- Born: 13 March 1927 India
- Died: 26 November 1996 (aged 69)
- Occupations: Agricultural scientist Writer
- Years active: 1967–1996
- Known for: Plant nutrition Soil fertility
- Awards: Padma Bhushan Rafi Ahmed Kidwai Award National Citizen Award

= Narinder Singh Randhawa =

Narinder Singh Randhawa (1927–1996) was an Indian agricultural scientist, writer and the director general of the Indian Council of Agricultural Research (ICAR). He was the president of the Indian Society of Soil Science during 1980–81 term and was a recipient of National Citizen Award and Rafi Ahmed Kidwai Award of the Indian Council of Agricultural Research. In 1989, the Government of India awarded him the country's third highest civilian honour, the Padma Bhushan, for his contributions to agricultural science.

== Biography ==
Randhawa, born on 13 March 1927, secured his doctoral degree (PhD) from the University of California in 1964. Returning to India, he joined the All India Coordinated Project on Micronutrients in Soils and Plants of the Indian Council of Agricultural Research as a national coordinator in 1967 and served the project till 1977. During this period, he also served Punjab Agricultural University as a professor at the Department of Soils and stayed at the university till 1979, holding positions such as that of a senior professor, head of the department, dean of the College of Agriculture, and the director of research. In 1979, he returned to ICAR as the deputy director general and continued there till his superannuation in 1985 as the director general. In between, he also had a short stint as a government secretary at the Department of Agricultural Research and Education of the Ministry of Agriculture.

Randhawa was known to have done research in micro-nutrient management of soil and soil fertility and published several books, articles and monographs. He was a member of the Indian National Science Academy Council (1993–95), the research advisory council of the Australian Centre for International Agricultural Research (1986–90) and the consultative group of the CGIAR Consortium of International Agricultural Research Center (1985–90). He presided two science organizations, Indian Society of Soil Sciences and Indian Society of Plant Nutrition and was the vice president of the National Academy of Agricultural Sciences and the vice chair of the International Crops Research Institute for the Semi-Arid Tropics, Hyderabad from 1985 to 1990. He delivered several award orations including the inaugural Dr. S. P. Raychaudhuri Memorial Lecture of the Indian Society of Soil Science (1990) and the Professor N.R. Dhar Memorial Lecture of the National Academy of Sciences, India (1993). The Indian Council of Agricultural Research awarded him the Rafi Ahmed Kidwai Award in 1975 and he received the civilian honor of the Padma Bhushan in 1989. A recipient of the National Citizen Award (1990), he was an elected Fellow of the National Academy of Agricultural Sciences and the Indian National Science Academy.

**Tasks to carry out**
(a) Answer these about the Randhawa biography:
(i) From which university did he earn his PhD, and in what year?
(ii) Which award did the Indian Council of Agricultural Research give him in 1975?
(iii) Of which society was he president during the 1980–81 term?
(b) Reproduce the part of the Randhawa biography between "- Occupations: Agricultural" and "to agricultural science.", inclusive.
(c) Please carry on the Randhawa biography from where it stops.

**Stored data**

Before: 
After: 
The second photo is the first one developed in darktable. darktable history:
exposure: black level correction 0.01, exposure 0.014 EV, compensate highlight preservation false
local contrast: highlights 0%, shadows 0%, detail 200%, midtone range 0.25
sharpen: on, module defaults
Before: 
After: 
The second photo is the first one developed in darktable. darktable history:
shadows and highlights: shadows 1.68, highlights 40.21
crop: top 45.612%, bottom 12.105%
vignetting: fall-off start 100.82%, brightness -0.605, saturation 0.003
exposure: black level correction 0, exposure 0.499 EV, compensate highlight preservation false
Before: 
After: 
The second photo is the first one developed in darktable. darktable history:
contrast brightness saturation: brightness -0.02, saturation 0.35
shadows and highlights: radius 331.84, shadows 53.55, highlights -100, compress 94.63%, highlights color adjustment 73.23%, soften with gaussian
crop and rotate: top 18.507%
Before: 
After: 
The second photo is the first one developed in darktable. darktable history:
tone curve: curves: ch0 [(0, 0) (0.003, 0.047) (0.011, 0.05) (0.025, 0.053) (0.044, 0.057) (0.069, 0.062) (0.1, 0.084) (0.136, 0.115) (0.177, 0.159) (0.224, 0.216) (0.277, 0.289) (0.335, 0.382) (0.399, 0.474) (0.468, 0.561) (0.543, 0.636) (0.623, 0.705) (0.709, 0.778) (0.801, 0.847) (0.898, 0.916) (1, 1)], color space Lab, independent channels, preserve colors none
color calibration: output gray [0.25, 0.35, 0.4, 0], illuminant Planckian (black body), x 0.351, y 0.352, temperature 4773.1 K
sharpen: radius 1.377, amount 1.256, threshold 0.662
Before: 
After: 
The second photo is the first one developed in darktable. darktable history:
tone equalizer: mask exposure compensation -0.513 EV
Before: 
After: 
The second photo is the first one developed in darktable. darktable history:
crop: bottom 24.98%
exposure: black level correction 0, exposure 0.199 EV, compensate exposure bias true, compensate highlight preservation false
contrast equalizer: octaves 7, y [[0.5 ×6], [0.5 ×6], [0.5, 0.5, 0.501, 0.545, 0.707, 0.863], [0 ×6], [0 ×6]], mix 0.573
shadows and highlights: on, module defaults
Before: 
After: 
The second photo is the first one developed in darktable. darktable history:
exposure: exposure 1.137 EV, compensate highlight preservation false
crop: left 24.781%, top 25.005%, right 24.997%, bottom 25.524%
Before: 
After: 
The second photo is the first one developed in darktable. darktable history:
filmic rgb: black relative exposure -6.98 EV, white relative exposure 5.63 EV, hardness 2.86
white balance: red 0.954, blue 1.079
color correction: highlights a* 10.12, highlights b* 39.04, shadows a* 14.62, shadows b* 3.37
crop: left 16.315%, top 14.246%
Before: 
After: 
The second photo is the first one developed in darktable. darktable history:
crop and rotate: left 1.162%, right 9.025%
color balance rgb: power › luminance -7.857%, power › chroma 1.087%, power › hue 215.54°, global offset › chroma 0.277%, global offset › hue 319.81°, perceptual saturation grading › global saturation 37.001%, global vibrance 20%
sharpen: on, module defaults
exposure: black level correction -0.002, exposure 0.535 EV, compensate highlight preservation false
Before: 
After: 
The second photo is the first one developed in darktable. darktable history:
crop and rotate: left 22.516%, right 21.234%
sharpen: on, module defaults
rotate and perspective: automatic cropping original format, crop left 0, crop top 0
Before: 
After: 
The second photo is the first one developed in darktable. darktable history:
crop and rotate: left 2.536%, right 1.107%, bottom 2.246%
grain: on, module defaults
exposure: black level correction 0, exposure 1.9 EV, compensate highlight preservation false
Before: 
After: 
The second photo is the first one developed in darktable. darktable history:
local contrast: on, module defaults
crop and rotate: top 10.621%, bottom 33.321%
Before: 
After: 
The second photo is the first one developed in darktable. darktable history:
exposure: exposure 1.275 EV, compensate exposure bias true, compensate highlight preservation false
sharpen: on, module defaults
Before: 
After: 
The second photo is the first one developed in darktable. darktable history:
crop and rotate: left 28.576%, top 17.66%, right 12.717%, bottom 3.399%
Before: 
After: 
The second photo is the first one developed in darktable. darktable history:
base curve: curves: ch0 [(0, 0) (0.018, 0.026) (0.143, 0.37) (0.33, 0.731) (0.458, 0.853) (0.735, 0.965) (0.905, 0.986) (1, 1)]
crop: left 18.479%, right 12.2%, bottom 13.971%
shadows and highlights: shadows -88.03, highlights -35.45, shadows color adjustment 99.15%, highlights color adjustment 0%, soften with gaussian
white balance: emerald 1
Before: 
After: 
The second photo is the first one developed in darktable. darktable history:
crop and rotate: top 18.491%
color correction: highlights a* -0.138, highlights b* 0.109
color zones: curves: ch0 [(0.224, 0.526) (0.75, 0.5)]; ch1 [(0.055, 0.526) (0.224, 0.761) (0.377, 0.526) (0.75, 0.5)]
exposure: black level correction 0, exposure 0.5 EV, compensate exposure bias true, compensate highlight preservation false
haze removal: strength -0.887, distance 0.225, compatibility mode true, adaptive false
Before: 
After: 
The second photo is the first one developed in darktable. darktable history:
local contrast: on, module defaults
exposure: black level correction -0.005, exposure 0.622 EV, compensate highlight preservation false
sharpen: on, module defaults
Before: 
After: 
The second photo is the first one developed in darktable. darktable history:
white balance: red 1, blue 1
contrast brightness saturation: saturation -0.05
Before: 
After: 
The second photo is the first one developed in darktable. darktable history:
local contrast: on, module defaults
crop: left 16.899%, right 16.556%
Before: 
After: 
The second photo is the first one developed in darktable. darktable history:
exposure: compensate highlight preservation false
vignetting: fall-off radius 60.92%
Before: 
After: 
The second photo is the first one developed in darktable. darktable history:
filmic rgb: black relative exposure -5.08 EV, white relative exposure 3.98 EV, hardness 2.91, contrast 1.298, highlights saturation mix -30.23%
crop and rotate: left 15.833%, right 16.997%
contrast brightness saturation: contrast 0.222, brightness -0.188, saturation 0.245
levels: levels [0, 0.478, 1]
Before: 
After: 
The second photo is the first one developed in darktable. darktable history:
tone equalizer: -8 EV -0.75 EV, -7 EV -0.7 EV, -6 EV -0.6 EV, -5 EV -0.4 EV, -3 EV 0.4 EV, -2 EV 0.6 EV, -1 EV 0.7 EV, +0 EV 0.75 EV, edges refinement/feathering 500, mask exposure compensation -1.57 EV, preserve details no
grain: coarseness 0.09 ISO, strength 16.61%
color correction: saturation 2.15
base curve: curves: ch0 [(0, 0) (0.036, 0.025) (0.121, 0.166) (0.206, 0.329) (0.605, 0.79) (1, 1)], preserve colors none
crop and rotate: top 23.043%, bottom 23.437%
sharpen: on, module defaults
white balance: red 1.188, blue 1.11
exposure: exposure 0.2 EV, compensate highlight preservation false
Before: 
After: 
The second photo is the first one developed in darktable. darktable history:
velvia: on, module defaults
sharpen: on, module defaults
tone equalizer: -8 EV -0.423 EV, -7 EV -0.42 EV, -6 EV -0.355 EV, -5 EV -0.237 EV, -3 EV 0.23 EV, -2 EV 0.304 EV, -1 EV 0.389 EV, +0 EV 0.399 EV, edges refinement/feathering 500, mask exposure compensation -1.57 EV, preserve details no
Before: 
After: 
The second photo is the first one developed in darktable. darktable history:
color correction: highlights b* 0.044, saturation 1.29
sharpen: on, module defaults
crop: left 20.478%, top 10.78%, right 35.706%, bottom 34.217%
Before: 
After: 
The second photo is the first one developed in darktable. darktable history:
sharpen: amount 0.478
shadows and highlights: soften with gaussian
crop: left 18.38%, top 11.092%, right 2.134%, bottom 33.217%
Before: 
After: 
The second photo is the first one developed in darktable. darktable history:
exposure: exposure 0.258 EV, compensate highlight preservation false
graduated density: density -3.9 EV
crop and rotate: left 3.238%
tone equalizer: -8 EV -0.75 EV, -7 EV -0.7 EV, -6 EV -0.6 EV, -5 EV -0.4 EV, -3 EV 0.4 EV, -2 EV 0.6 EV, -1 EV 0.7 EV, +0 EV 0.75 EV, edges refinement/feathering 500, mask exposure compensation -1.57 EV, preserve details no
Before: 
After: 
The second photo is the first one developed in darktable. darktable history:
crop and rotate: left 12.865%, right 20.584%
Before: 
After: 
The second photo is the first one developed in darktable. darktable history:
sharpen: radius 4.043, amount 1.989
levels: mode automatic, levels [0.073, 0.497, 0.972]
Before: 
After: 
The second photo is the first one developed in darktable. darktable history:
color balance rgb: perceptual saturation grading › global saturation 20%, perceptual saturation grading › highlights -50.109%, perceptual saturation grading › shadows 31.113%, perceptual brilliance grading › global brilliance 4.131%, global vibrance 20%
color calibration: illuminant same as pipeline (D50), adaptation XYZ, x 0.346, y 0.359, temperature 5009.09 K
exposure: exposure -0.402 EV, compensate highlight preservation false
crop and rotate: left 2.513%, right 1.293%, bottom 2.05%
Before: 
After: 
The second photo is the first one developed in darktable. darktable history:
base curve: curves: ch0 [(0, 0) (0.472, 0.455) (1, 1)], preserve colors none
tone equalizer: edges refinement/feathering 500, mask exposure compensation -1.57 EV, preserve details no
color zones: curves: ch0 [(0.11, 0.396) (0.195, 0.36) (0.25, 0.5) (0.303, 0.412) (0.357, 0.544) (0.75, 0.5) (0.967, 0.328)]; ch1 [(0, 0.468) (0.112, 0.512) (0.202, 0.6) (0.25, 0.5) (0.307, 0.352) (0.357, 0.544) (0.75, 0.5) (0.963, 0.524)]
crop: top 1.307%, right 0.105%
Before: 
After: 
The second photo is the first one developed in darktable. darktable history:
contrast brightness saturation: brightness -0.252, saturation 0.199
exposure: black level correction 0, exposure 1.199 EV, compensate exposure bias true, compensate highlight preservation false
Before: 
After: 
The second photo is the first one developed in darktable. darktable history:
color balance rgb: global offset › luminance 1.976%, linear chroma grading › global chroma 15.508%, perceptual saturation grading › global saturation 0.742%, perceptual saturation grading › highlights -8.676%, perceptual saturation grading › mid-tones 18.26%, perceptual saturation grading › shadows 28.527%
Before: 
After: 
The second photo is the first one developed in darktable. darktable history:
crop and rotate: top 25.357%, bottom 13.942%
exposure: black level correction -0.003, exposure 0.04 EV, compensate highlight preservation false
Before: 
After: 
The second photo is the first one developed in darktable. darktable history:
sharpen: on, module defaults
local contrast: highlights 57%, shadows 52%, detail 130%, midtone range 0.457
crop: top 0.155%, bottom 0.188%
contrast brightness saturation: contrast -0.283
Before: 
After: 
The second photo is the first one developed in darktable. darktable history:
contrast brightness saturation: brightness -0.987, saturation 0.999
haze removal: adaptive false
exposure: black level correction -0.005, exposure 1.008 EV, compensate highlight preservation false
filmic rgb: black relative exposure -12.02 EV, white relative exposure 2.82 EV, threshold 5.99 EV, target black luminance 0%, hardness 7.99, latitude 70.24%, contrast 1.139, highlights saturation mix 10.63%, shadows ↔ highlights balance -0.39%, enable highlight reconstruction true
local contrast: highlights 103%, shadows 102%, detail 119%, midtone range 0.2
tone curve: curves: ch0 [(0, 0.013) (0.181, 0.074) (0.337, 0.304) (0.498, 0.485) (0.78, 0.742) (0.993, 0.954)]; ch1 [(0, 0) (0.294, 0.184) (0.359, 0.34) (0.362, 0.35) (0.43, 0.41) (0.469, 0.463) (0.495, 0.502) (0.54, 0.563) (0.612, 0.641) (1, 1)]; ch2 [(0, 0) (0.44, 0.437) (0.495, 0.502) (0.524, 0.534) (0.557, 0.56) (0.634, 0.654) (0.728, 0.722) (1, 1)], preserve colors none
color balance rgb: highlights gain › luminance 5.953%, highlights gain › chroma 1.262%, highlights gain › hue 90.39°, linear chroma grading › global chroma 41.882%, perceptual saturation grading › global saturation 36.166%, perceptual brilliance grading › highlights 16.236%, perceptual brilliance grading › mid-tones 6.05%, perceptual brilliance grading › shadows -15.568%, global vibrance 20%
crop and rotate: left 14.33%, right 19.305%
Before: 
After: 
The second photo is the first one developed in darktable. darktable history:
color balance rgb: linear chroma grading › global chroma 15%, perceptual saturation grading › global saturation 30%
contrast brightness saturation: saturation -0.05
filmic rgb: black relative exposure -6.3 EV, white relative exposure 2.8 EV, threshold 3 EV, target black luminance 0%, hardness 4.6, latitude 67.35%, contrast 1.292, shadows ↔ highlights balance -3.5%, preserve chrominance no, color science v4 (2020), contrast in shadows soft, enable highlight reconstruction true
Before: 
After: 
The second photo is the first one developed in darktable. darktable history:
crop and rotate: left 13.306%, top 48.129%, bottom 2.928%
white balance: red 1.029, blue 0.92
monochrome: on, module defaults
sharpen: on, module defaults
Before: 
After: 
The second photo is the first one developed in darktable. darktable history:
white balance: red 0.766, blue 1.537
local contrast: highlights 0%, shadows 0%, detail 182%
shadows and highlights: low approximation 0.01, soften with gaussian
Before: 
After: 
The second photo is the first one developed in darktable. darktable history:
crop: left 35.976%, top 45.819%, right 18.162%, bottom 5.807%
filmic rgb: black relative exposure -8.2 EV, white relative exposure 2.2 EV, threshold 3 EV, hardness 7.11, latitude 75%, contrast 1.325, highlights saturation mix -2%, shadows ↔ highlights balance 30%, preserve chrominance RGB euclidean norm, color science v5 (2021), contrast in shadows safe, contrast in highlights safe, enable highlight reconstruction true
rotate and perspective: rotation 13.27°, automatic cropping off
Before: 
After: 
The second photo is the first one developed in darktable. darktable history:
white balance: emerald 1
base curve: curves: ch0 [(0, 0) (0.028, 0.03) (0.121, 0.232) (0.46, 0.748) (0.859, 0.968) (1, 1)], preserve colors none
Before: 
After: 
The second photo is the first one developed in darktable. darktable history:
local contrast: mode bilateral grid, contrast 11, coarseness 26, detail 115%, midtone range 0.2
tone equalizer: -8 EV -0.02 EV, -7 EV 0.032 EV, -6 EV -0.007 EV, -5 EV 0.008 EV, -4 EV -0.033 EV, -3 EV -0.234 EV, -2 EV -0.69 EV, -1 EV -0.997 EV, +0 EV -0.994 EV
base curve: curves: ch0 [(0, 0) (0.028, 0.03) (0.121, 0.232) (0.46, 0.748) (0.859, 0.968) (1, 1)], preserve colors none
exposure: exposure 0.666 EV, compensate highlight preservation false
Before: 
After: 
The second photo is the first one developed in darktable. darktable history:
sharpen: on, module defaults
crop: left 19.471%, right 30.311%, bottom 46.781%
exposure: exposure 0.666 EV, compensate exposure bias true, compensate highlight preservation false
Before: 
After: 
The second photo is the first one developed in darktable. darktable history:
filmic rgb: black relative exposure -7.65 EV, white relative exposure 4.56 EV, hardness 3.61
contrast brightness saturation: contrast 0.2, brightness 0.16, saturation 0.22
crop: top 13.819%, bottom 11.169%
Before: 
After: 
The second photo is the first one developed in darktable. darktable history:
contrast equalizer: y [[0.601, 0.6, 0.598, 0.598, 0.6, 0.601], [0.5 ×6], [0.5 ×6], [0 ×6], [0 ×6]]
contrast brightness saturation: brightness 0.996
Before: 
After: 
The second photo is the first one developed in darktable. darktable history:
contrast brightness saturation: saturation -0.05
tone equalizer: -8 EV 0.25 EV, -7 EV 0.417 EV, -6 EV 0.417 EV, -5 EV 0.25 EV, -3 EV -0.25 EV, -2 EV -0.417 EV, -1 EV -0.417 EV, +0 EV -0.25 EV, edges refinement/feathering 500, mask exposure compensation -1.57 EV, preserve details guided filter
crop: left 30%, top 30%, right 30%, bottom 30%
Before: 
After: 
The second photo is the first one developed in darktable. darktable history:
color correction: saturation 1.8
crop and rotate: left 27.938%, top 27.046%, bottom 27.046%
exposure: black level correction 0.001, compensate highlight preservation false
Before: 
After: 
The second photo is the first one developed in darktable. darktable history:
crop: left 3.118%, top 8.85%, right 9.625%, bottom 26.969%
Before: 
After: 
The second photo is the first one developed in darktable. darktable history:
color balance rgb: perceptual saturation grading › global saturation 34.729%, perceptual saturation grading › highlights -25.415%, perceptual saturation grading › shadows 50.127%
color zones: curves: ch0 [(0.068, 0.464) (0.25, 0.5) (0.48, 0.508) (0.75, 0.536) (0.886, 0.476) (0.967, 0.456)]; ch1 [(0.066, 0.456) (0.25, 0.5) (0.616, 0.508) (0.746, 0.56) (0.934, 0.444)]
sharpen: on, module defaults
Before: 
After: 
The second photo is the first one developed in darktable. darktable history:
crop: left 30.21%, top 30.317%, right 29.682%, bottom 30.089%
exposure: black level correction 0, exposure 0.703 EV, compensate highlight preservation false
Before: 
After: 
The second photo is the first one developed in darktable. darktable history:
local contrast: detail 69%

**Answers provided**
(a)
(i) The University of California, in 1964
(ii) The Rafi Ahmed Kidwai Award
(iii) The Indian Society of Soil Science

(b)
- Occupations: Agricultural scientist Writer
- Years active: 1967–1996
- Known for: Plant nutrition Soil fertility
- Awards: Padma Bhushan Rafi Ahmed Kidwai Award National Citizen Award

= Narinder Singh Randhawa =

Narinder Singh Randhawa (1927–1996) was an Indian agricultural scientist, writer and the director general of the Indian Council of Agricultural Research (ICAR). He was the president of the Indian Society of Soil Science during 1980–81 term and was a recipient of National Citizen Award and Rafi Ahmed Kidwai Award of the Indian Council of Agricultural Research. In 1989, the Government of India awarded him the country's third highest civilian honour, the Padma Bhushan, for his contributions to agricultural science.

(c)
Randhawa died on 26 November 1996, at the age of 69. The National Academy of Agricultural Sciences have instituted an annual award, Dr. N.S.Randhawa Award, in his honor. His contributions have been compiled in an article, Contributions of Dr. N. S. Randhawa to Indian Horticulture, published in Punjab Horticultural Journal.

== Bibliography ==
- Dalip Singh Sidhu (1975). "Farm business analysis of Sutlej Bed Seed Farm, Ropar, 1974-75"
- J. S. Kanwar, N.S. Randhawa (1978). "Micronutrient Research in Soils and Plants in India: A Review"
- J. C. Katyal (1983). "Micronutrients"
- Gurcharan Singh Randhawa (1986). "Floriculture in India"
- J. C. Katyal (1986). "Les oligo-éléments"
- N. S. Randhawa (1987). "Agricultural Research in India: An Overview of Its Organization, Management and Operations"
- G. S. Bhalla (1989). "Implementation and Administration of Agricultural Price Policy in Asia"
- N. S. Randhawa (1990). "Small Farmer Development in Asia and the Pacific: Some Lessons for Strategy Formulation and Planning"
- N.S. Randhawa (1991). "Multilevel Planning for Agricultural and Rural Development in Ethiopia: Content, Impact and Prospects"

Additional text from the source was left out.